Le dérèglement climatique affame les ours polaires
La situation des ours polaires face au changement climatique est pire que prévu. Selon une nouvelle étude, ces mammifères arctiques ont besoin de beaucoup plus de calories que les scientifiques ne l’estimaient auparavant, mais avec la fonte de la glace de mer sous leurs pattes, les ours ont souvent du mal à se nourrir.
Les résultats de l’étude, publiés le 1er février, ont donné la meilleure estimation de la quantité d’énergie nécessaire pour vivre en tant qu’ours polaire (Ursus maritimus). L’étude soutient également les préoccupations des scientifiques selon lesquelles le recul de la glace de mer nuit aux ours en entravant leurs chasses aux phoques riches en graisse.
Selon Andrew Derocher, un écologiste de l’université de l’Alberta à Edmonton, au Canada, si les ours polaires ne peuvent pas satisfaire leurs besoins énergétiques, leur population déjà en déclin pourrait diminuer de plus de 30% au cours des 4 prochaines décennies.

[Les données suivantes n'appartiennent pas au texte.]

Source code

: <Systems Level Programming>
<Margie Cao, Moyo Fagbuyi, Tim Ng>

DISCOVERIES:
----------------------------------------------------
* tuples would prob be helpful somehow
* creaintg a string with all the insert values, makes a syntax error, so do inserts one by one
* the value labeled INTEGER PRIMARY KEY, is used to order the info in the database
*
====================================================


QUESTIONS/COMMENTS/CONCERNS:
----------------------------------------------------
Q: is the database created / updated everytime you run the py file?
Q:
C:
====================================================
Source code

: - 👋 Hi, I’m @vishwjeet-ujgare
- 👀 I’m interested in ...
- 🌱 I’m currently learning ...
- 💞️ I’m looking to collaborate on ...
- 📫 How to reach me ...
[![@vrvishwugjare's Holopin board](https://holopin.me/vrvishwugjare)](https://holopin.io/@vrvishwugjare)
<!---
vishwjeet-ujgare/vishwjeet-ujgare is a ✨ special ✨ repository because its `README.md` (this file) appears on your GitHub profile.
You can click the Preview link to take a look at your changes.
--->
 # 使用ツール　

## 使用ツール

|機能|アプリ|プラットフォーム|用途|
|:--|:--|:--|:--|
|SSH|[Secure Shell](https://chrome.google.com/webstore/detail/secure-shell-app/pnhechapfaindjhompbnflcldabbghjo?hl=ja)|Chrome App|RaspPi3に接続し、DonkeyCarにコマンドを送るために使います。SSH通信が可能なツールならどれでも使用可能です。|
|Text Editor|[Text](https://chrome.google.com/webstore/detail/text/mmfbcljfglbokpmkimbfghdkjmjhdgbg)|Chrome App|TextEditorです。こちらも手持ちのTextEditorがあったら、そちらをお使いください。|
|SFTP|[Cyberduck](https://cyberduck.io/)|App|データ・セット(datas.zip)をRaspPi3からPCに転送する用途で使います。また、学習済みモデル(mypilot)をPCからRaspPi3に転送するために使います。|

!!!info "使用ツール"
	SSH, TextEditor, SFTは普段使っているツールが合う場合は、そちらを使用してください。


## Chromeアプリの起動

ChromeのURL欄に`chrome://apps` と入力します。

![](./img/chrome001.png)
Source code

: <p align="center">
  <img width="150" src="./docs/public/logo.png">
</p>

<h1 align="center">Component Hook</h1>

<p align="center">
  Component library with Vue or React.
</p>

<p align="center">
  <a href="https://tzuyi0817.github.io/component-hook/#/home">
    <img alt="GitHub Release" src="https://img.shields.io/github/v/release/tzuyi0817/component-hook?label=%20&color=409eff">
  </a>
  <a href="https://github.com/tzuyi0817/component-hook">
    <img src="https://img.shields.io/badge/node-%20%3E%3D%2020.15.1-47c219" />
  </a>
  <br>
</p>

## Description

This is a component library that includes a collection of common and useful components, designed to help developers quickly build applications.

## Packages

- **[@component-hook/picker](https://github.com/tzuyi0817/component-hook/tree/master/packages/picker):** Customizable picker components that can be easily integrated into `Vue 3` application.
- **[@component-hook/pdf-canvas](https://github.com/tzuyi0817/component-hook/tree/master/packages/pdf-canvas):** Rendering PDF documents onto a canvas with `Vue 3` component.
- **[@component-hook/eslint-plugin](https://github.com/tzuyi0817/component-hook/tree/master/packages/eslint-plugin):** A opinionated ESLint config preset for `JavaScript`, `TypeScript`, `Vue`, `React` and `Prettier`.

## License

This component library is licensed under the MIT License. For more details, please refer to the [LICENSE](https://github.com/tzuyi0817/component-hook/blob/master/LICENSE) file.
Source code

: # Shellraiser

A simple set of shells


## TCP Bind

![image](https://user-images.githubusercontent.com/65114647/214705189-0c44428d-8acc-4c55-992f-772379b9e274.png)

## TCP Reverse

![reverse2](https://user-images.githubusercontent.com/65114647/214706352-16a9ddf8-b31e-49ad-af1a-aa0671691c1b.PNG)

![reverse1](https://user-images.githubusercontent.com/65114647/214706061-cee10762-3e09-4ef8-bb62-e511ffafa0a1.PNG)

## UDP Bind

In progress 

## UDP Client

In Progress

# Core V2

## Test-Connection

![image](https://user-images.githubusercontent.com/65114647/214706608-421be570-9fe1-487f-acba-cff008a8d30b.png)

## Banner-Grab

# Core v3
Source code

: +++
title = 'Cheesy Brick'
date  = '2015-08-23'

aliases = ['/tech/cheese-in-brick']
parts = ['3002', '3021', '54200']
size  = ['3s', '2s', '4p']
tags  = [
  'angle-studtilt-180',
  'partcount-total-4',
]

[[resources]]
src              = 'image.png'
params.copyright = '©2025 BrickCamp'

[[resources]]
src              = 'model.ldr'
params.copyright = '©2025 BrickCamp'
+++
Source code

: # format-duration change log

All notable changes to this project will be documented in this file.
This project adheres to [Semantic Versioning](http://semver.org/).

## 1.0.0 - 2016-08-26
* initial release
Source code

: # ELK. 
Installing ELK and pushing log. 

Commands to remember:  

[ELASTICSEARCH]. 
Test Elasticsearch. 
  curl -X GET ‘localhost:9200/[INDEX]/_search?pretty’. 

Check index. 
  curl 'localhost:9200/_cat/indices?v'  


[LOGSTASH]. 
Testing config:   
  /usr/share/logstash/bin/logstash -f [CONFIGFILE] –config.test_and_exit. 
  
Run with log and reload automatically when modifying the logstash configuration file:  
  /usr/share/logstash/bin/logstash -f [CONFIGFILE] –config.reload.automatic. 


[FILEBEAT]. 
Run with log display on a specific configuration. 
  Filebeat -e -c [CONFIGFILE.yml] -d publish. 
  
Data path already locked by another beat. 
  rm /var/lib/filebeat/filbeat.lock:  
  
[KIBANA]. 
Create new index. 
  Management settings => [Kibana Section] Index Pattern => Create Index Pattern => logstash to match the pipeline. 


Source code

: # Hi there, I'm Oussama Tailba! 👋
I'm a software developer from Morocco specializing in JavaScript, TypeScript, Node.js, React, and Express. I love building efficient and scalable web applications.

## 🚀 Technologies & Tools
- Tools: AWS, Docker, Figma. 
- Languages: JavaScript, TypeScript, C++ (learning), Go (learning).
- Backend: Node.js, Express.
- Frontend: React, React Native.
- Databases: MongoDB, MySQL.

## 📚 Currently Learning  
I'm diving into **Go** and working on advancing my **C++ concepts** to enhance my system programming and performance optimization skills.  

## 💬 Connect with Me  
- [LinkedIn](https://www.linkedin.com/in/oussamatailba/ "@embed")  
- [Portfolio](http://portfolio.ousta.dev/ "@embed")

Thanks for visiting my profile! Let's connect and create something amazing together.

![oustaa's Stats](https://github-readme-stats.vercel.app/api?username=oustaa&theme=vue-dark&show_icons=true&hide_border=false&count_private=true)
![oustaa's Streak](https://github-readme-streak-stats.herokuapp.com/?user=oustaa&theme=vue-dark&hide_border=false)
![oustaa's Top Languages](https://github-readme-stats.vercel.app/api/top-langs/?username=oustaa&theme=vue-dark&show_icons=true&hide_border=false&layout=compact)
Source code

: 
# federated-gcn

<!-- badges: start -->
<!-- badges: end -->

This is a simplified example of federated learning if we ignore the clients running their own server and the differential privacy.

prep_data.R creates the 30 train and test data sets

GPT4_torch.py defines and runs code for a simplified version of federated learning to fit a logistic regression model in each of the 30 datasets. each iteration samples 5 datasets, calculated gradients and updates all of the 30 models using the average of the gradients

Cette dernière étude se démarque des précédentes, car elle évalue la quantité de calories dont ces animaux ont besoin et elle explique comment la perte de glace de mer peut les faire disparaître. Les précédents travaux ont seulement estimé la quantité d’énergie dont les ours polaires avaient besoin pour survivre.
Pour mesurer leurs besoins énergétiques, une équipe de biologistes les a suivi sur la glace de mer près de la côte nord de l’Alaska au printemps, la principale saison de chasse des animaux. En avril 2014, 2015 et 2016, les chercheurs ont équipé 9 femelles ours avec des colliers caméra et des traqueurs d’activité équipés d’un système de positionnement global (GPS). L’équipe a également mesuré le coût énergétique d’activités telles que la marche et la chasse et elle a surveillé les changements dans la masse corporelle des animaux pendant 8 à 11 jours.
Image d’entête : Ours polaire femelle adulte sur la glace de mer portant un collier caméra et GPS. (Anthony Pagano/ USGS)
En moyenne, les ours avaient besoin de près de 12 325 kilocalories par jour, soit 1,6 fois plus d’énergie qu’on ne le pensait auparavant. Pour répondre à de tels besoins, un ours femelle sur la banquise devrait manger un phoque annelé adulte ou 19 nouveau-nés tous les 10 à 12 jours, ont conclu les scientifiques.
Mais près de la moitié des ours n’ont pas atteins ces quantités de nourriture et ils ont été forcés de jeûner ou de se contenter de carcasses. Ces animaux ont perdu 10% de leur masse corporelle en 10 jours environ. C’est comme si une personne pesant 80 kilos perdait 8 kilos en un peu plus d’une semaine.
La recherche de nourriture n’est pas le seul défi auquel font face les ours polaires. Alors que les températures augmentent, la glace diminue, le vent et les courants la font dériver plus vite à la surface de l’océan et selon Merav Ben-David, écologiste de la faune à l’université du Wyoming à Laramie :
Imaginez un tapis roulant. Si la glace de mer se déplace plus rapidement sous leurs pattes, les ours polaires doivent marcher plus vite,ou plus longtemps, pour rester au même endroit, ce qui les oblige à dépenser plus d’énergie.
Les données recueillies des traqueurs d’activité ont confirmé que les ours polaires avaient besoin de plus de calories au fur et à mesure qu’ils marchaient.
Si je devais parcourir un millier de kilomètres supplémentaires cette année, je serais beaucoup plus maigre – ou mon apport énergétique devrait augmenter pour compenser.
Cette étude est juste un instantané, avertit Pagano. Il prévoit de suivre les activités des ours polaires pendant toute l’année afin de déterminer si et comment leurs besoins énergétiques changent.
L’étude publiée dans Science : High-energy, high-fat lifestyle challenges an Arctic apex predator, the polar bear et présentée sur le site de l’université de Californie à santa-Cruz : Polar bears finding it harder to catch enough seals to meet energy demands.